The discipline: slow down during planning, speed up during implementation. Spend the time getting the plan right. Then let the AI execute it quickly. Do not rush the planning phase because the implementation phase is fast.

Document drift is a real cost

During the rapid sprint mentioned above, I focused on shipping features and let the reference documents fall behind. By the end, the release plan was a dozen versions out of date. The memory files contained stale information. The backlog did not reflect what had actually shipped.

When I returned to the planning environment for the next feature, the AI was working from outdated context. Its plans referenced old file structures and missed recent changes. I had to spend a session just synchronising documents before I could do productive work.

The lesson: periodic synchronisation checkpoints are essential. Not continuous updates — that is too much overhead during a sprint. But a deliberate pause every few versions to bring the documents up to date. The cost of not doing this is paid later, with interest.

Not everything fits the plan-first model

Exploratory work, live debugging, and UI design iteration do not fit neatly into "write a plan, then implement." The workflow is strongest for well-defined features — "add a GPS heat map panel with these four view modes" — and weakest for open-ended investigation — "figure out why the service worker is serving stale content on some devices."

For small changes, the overhead of a formal plan exceeds the benefit. A one-line bug fix does not need a plan document with a smoke test checklist. The workflow pays off for features that touch multiple files, require architectural thought, or need to be correct across platforms.

I use the full workflow for features and structured bug fixes. I use the implementation environment directly (without a formal plan) for trivial fixes. I do exploratory debugging by hand, then write a plan for the fix once I understand the problem. Knowing when to use each mode is part of the skill.

The AI does not know what it does not know

If the project knowledge is incomplete or outdated, the AI plans and implements based on stale information. It does not flag the gap. It does not say "I notice the source bundle is from three versions ago." It produces a confident, well-structured plan that happens to reference files that have since been renamed.

The quality of the output is directly proportional to the quality of the input context. This is the most important thing I have learned, and it applies to every AI tool, not just this workflow. If you give it good context, it produces good work. If you give it bad context, it produces bad work — confidently, fluently, and at speed.

What I would tell someone starting today

Start small. Upload your codebase to a chat-based AI, along with your README and any architecture documents. Ask it to review the code and identify issues. If the review is superficial or wrong, the AI does not understand your project well enough to be useful yet — improve the context. If it catches real issues, you have the foundation for a productive workflow.

Pick a small feature from your backlog. Ask the AI to produce a plan: what files need to change, what the changes should be, what tests should verify the result. Review it as you would review a junior developer's design document. Implement it yourself if you want — the plan is valuable even if the AI never touches the code.

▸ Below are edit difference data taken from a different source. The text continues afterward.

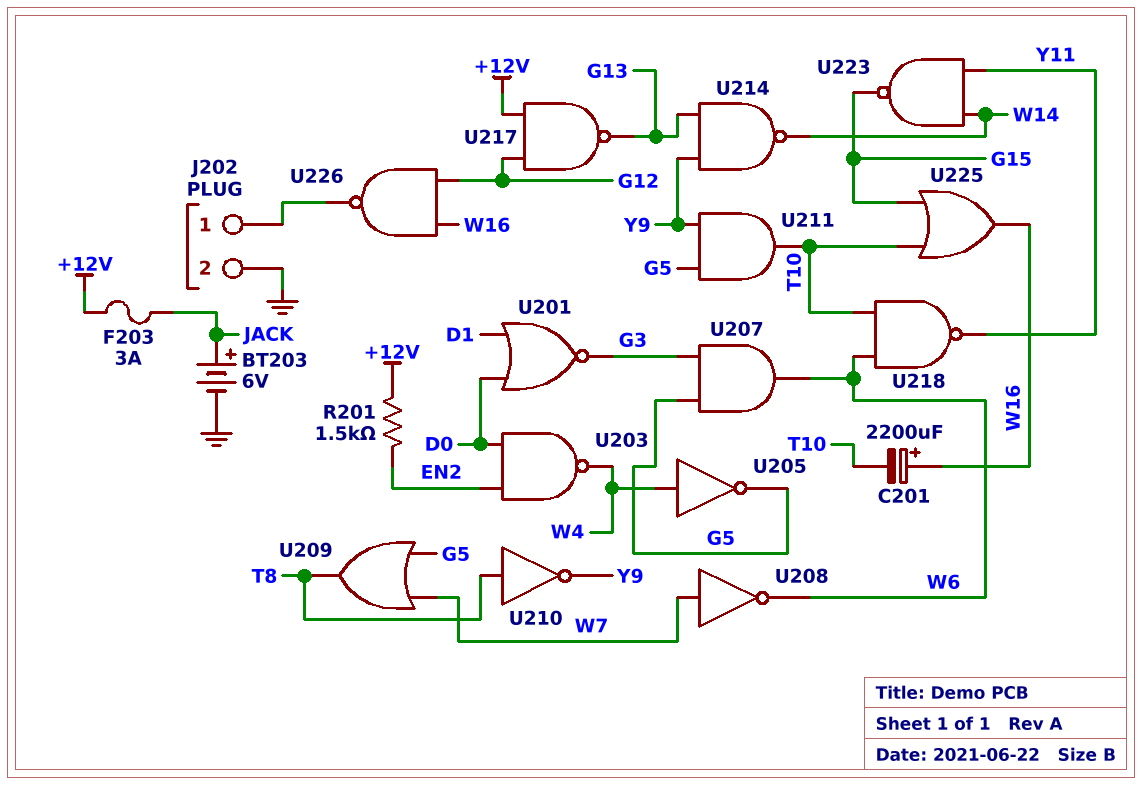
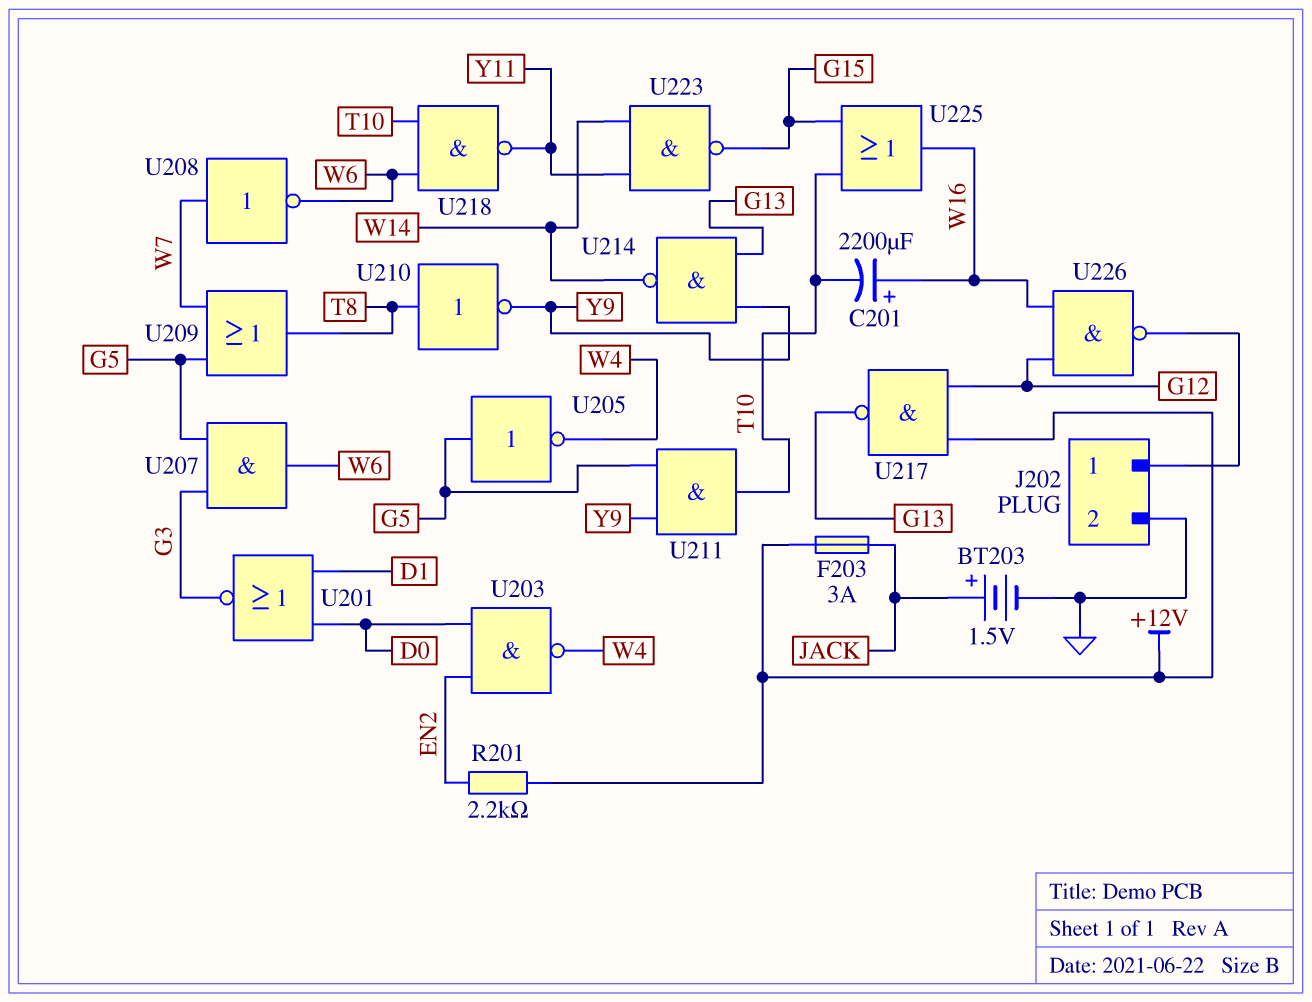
BT203: 6V (plus JACK, minus GND) -> 1.5V (plus JACK, minus GND)
R201: 1.5k (+12V, EN2) -> 2.2k (+12V, EN2)
U205: NOT (in W4, out G5) -> NOT (in G5, out W4)

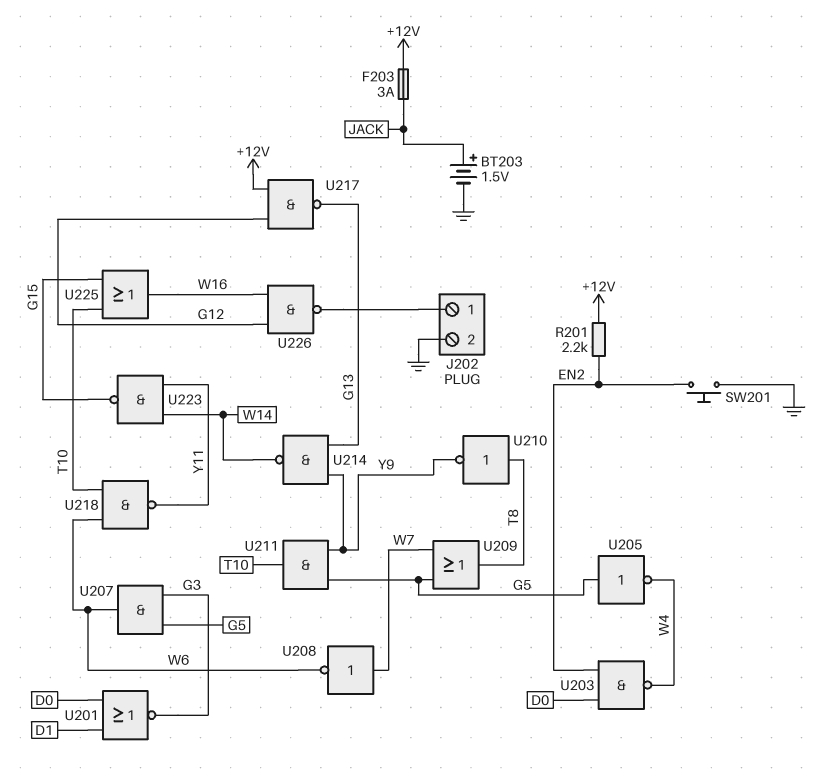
C201: 2200uF (plus W16, minus T10) -> none
SW201: none -> button (EN2, GND)

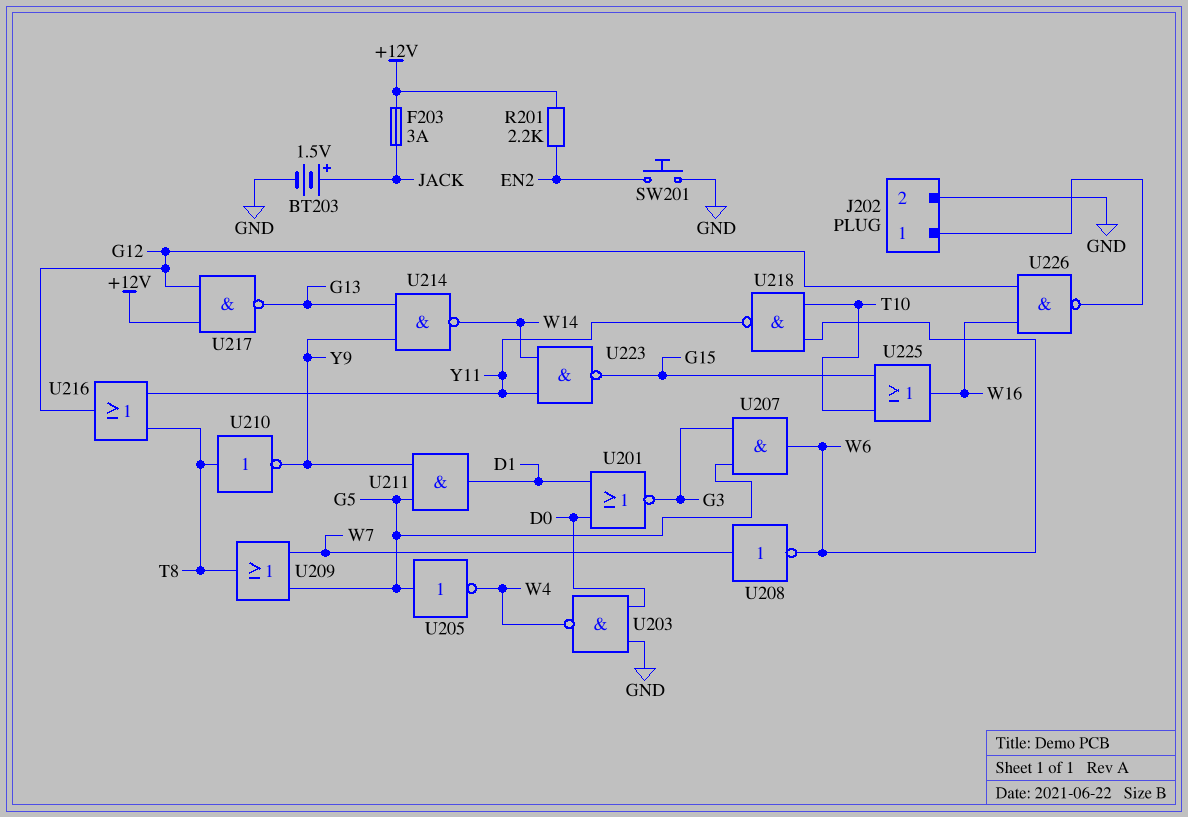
U203: NAND (in D0, in EN2, out W4) -> NAND (in D0, in GND, out W4)
U211: AND (in G5, in Y9, out T10) -> AND (in G5, in Y9, out D1)
U216: none -> OR (in T8, in Y11, out G12)

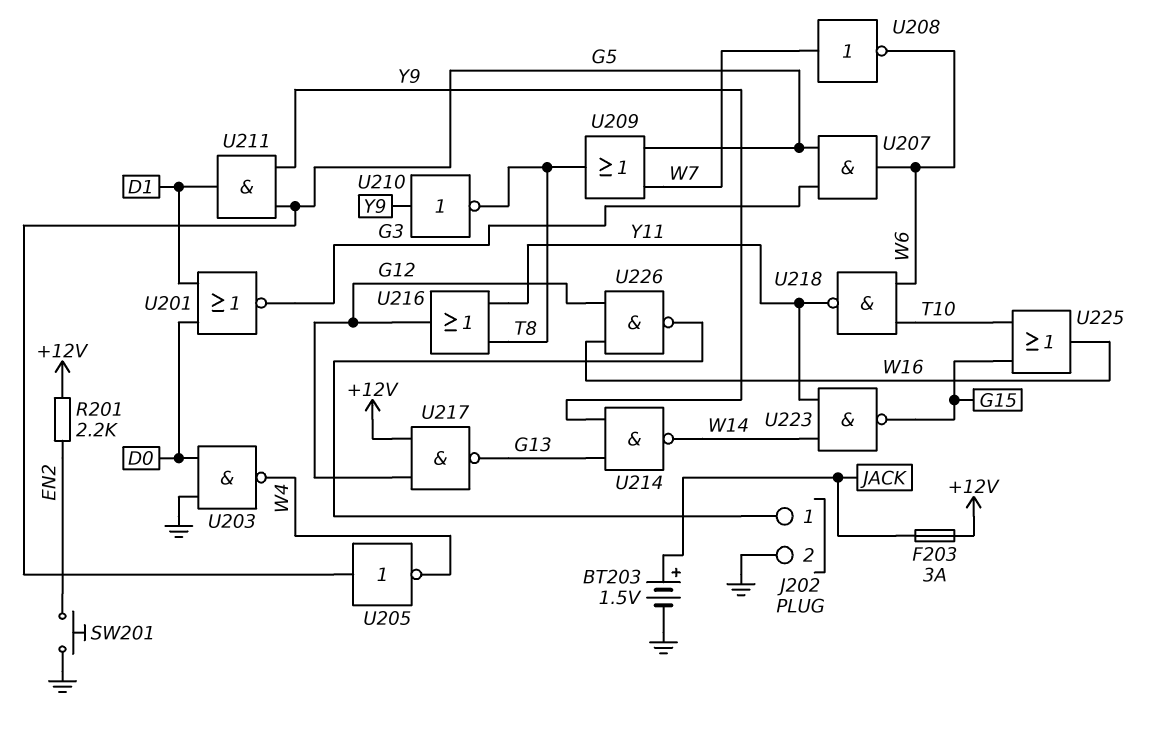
U210: NOT (in T8, out Y9) -> NOT (in Y9, out T8)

If the plan is good, try the full loop: plan in the chat interface, implement with an AI coding tool, review every diff, run every test. One feature, controlled scope. After that, you have concrete evidence — not opinions — about whether the workflow suits your project.

The discipline required to work well with AI turns out to be roughly the same discipline required to build software well in general: plan before you build, be specific about what you want, verify the results independently, and maintain your documentation. AI does not remove the need for that discipline. It makes the consequences of skipping it arrive faster.